*Extrait de page*:
________________________

Nous citoyens, laïques et fraternels ?, par André Tosel
Publié par Pierre Hayat
Le
philosophe André Tosel propose dans son dernier livre de repenser la
laïcité « à la hauteur des défis de la mondialisation ».
Le monde produit par le capitalisme globalisé et financiarisé met
aujourd’hui à mal la trilogie républicaine française, en
détruisant méthodiquement l’état social et national de droit qui
s’est constitué au siècle dernier en Occident. La « contre
révolution de la mondialisation capitaliste » qui ravage
depuis trente ans les conditions de vie et de travail, engendre
aujourd’hui un double fanatisme : le fanatisme du capitalisme
financier et le fanatisme théologico-politique de l’intégrisme
chrétien et de la violence islamiste. La « déprivatisation
des religions », qui tend aujourd’hui à s’imposer, est la
face inversée d’une « reprivatisation des services publics,
de ces biens communs, résultats de luttes laïques de
civilisation ». Ceci permet à Tosel d’observer que les
communautarismes religieux sont paradoxalement entretenus par un État
mis au service de la logique entreprenariale, et de souligner que
« l’intériorité de la foi n’augmente pas en proportion de
cette tentative des Églises d’intervenir dans la politique par le
moyen de l’espace public »........

________________________

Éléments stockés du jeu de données

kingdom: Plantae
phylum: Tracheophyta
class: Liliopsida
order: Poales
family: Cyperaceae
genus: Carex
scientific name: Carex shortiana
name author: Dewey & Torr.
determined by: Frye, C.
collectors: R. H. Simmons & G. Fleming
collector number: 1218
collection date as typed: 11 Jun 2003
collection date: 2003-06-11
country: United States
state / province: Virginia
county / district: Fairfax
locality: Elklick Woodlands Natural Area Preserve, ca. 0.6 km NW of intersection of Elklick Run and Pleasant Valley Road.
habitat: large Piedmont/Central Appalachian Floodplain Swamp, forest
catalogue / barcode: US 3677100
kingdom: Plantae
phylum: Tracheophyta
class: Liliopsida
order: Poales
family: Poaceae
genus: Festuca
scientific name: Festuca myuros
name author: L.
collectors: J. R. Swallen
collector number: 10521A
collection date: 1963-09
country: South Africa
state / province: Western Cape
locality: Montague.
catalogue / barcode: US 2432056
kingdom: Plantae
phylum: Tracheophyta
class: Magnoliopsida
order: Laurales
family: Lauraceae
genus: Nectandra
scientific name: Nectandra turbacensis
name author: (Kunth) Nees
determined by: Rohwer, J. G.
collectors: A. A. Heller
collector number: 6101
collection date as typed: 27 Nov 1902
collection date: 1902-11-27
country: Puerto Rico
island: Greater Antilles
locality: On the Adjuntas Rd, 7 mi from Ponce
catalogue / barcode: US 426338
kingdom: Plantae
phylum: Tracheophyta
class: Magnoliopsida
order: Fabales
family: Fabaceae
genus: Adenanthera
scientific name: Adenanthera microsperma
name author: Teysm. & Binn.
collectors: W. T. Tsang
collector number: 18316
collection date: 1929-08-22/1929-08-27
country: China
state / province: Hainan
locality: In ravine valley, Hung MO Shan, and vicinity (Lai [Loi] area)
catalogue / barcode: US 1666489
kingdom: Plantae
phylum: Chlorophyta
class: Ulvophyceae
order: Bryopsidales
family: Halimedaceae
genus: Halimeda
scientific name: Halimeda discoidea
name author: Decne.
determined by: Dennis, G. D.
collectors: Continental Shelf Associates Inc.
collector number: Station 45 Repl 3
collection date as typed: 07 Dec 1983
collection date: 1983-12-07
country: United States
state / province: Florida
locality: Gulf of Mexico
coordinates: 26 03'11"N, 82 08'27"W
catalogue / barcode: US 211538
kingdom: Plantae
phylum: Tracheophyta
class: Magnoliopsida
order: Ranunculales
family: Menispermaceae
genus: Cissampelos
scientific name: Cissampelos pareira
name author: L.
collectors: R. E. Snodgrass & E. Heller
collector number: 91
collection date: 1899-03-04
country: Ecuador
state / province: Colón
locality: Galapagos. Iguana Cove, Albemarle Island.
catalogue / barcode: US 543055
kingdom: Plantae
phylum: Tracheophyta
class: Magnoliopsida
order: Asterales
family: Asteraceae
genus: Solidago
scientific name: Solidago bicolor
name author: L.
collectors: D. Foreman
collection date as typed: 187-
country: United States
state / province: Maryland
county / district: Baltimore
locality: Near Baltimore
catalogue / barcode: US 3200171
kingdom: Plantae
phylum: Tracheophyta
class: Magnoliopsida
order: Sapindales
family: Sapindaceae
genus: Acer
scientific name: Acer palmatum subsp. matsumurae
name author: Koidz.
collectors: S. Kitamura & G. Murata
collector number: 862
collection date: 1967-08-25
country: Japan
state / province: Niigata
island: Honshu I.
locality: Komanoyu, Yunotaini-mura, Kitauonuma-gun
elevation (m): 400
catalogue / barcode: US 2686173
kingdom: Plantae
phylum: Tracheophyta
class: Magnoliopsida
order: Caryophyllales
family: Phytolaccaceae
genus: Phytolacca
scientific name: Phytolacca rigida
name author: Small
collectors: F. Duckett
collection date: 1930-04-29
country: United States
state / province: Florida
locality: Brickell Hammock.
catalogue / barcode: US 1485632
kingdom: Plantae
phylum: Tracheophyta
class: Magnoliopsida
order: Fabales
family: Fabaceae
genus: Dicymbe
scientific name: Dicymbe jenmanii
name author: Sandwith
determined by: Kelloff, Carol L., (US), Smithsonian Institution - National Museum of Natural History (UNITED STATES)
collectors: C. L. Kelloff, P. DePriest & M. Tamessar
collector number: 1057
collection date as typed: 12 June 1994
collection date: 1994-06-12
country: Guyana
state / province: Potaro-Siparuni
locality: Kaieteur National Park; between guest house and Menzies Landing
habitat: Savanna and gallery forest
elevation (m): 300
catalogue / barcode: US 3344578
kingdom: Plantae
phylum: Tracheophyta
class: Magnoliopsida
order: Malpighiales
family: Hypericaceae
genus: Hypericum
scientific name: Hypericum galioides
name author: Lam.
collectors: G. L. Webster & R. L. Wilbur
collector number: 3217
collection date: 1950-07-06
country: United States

________________________

*Consigne*:
Répondez brièvement à ces questions sur l'extrait consacré à la laïcité.
(a) Qui a publié l'extrait ?
(b) Depuis combien de temps la « contre révolution de la mondialisation capitaliste » ravage-t-elle les conditions de vie et de travail ?
(c) Quels sont les deux fanatismes qu'elle engendre aujourd'hui ?

*Corrigé*:
(a) Pierre Hayat.
(b) Depuis trente ans.
(c) Le fanatisme du capitalisme financier et le fanatisme théologico-politique de l'intégrisme chrétien et de la violence islamiste.